- QUESTIONS:
a: From the excerpt on spatial correlation of ground motion, copy word for word the passage from "Finally, this paper" up to and including "and risk assessments.".
b: Answer these questions from the excerpt on spatial correlation of ground motion, marking each answer to match its question:
(i) How many seismic events did the study consider?
(ii) What distribution does the model parameter β follow?
(iii) Which efficient sampling scheme is named as usable with the procedure?
c: For each statement below, say yes or no to whether it agrees with the excerpt on spatial correlation of ground motion, and quote the words from the excerpt that settle it:
(i) The study used 15,940 ground motion records in total.
(ii) The tectonic region was statistically significant at a 5% significance level.
(iii) Event moment magnitude explains more than half of the total variability of β.

This procedure can also be used with efficient sampling schemes, such as importance sampling (Rubinstein 1981), as the standard Monte Carlo simulation method is not computationally efficient for estimating low-probability high-consequence risks (Au and Beck 2003). Moreover, note that this simulation sequence can also be applied with other intraevent spatial correlation models different than the one presented in Eq. (8), incorporating a variability into the model parameters, as did with β in this study. However, values of dispersion must be estimated with a similar approach than the one presented in this paper.

6 Conclusions

This study quantitatively evaluated the event-to-event variability of the intraevent spatial correlation of common ground motion intensity measures (PGA and spectral acceleration ordinates). For this, 39 world-wide seismic events, each having more than 100 recording stations, were considered, for a total of 15,940 ground motion records. An exponential model as a function of separation distance and using a single parameter, β, was fitted to every event independently. A probabilistic assessment of the model parameter was conducted, showing that it follows a lognormal distribution, and that the logarithmic standard deviation around its central tendency can be as high as 1.2. Different linear regression analyses were performed, and although the event moment magnitude was found to be statistically significant as a predictor variable at long periods, it explains less than 20% of the total variability of β. Moreover, the spatial correlation of VS30 values (as a proxy for clustering of site geological conditions, while the depth of sediments was not considered), the tectonic region, and the fault mechanism of the earthquakes were found not statistically significant at a 5% significance level.

Finally, this paper has presented a simple and direct Monte Carlo simulation approach for explicitly considering the event-to-event variability of the spatial correlation model when performing regional seismic hazard and risk analyses. The proposed sequence of simulation takes advantage of the Markov dependence of residuals for reducing the total number of correlated variables to be simulated, therefore greatly decreasing the computational effort involved. Explicit consideration of the event-to-event variability of the spatial correlation model will provide improved results when conducting regional hazard and risk assessments.

- SUPPLIED DATA:

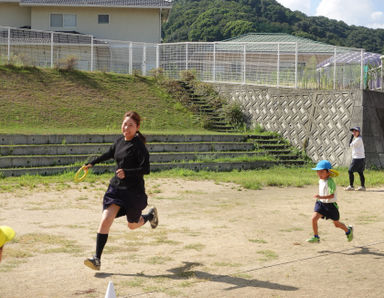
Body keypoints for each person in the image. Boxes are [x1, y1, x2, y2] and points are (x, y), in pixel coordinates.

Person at [84, 111, 158, 271]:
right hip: (116, 189)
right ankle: (97, 259)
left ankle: (149, 216)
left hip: (133, 193)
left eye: (131, 125)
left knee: (132, 225)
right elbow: (109, 154)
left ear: (137, 127)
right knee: (105, 220)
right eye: (125, 124)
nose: (126, 127)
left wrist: (127, 172)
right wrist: (93, 163)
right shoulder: (119, 141)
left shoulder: (139, 146)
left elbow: (146, 169)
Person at [307, 160, 353, 243]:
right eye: (318, 171)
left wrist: (320, 196)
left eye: (322, 171)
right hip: (321, 204)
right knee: (314, 219)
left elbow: (331, 196)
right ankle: (316, 236)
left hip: (331, 206)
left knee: (336, 224)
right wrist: (320, 198)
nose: (319, 173)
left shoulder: (330, 182)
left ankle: (348, 231)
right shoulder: (320, 180)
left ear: (328, 173)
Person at [345, 126, 366, 191]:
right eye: (353, 131)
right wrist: (353, 136)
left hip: (357, 158)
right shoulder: (358, 139)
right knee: (360, 172)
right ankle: (363, 187)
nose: (354, 132)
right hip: (361, 158)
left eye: (355, 131)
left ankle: (351, 186)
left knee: (350, 171)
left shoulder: (358, 139)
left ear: (358, 132)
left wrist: (351, 137)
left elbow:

- EXPECTED RESPONSES:
a:
Finally, this paper has presented a simple and direct Monte Carlo simulation approach for explicitly considering the event-to-event variability of the spatial correlation model when performing regional seismic hazard and risk analyses. The proposed sequence of simulation takes advantage of the Markov dependence of residuals for reducing the total number of correlated variables to be simulated, therefore greatly decreasing the computational effort involved. Explicit consideration of the event-to-event variability of the spatial correlation model will provide improved results when conducting regional hazard and risk assessments.

b:
(i) 39 world-wide seismic events.
(ii) A lognormal distribution.
(iii) Importance sampling.

c:
(i) Yes: "for a total of 15,940 ground motion records"
(ii) No: "the tectonic region, and the fault mechanism of the earthquakes were found not statistically significant at a 5% significance level"
(iii) No: "it explains less than 20% of the total variability of β"